**Task description:** Copy the lines below word for word, leaving out the pictures.

**Data extract:**
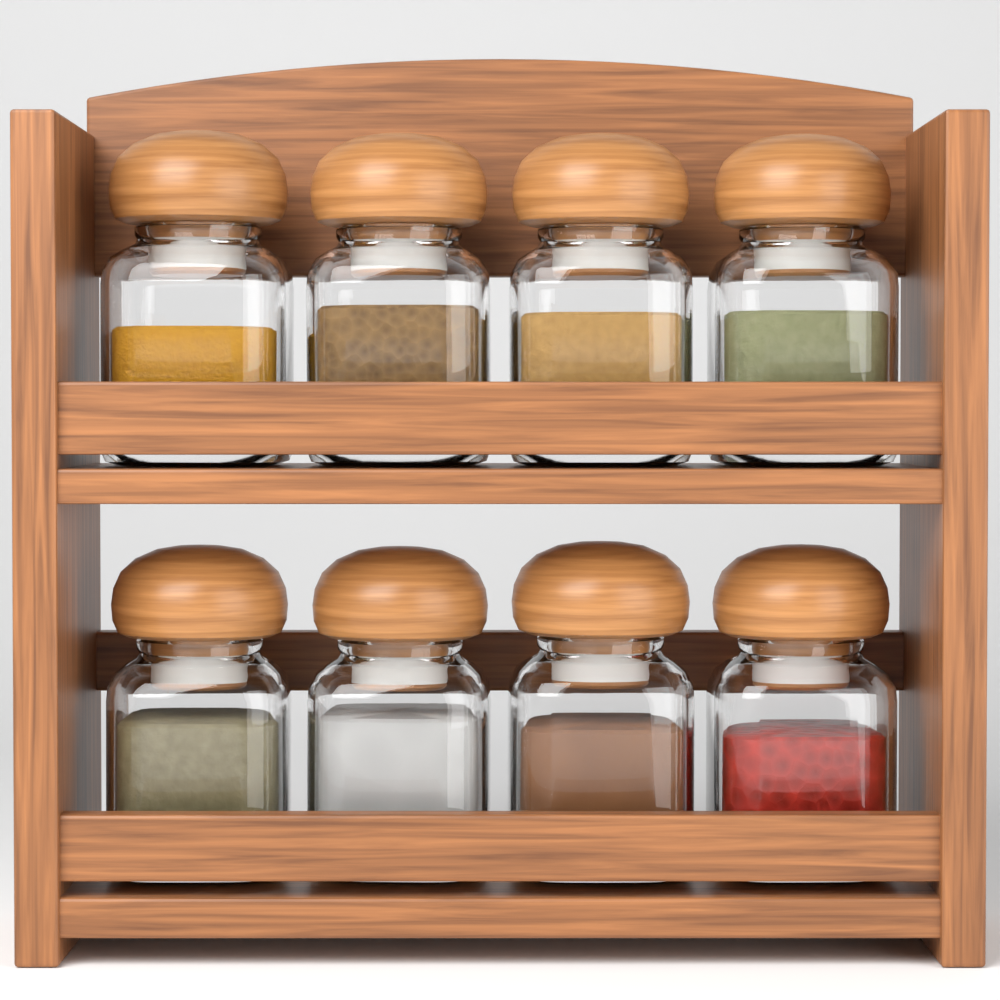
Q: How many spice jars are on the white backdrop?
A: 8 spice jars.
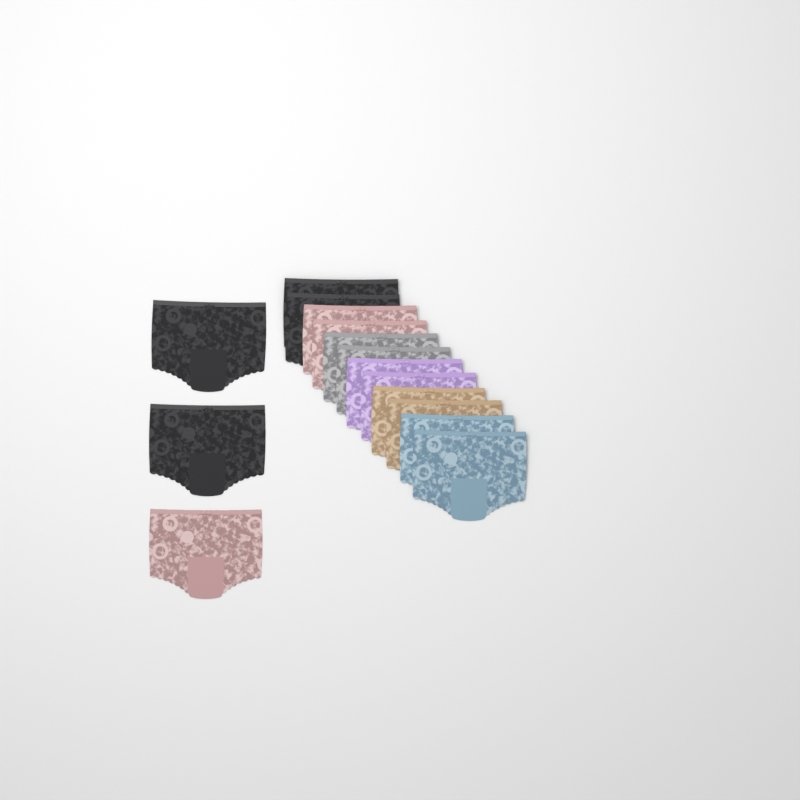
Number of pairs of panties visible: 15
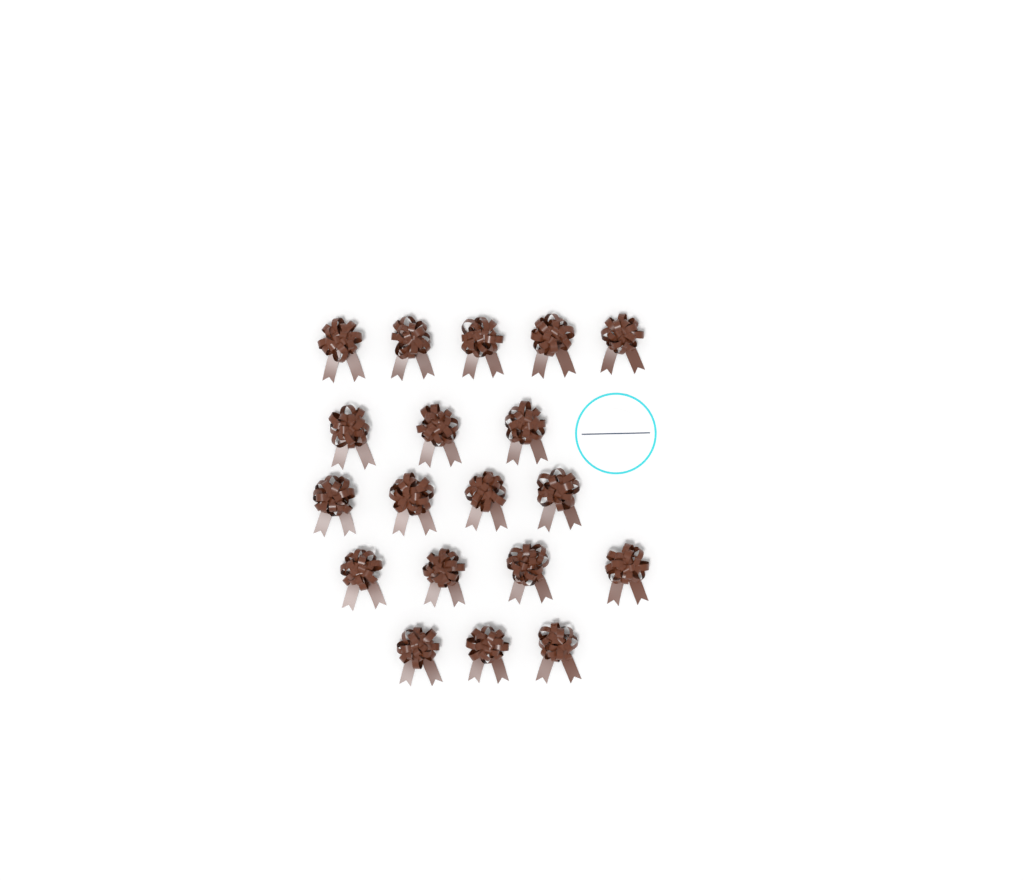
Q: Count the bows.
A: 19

**Task answer:**
Q: How many spice jars are on the white backdrop?
A: 8 spice jars.
Number of pairs of panties visible: 15
Q: Count the bows.
A: 19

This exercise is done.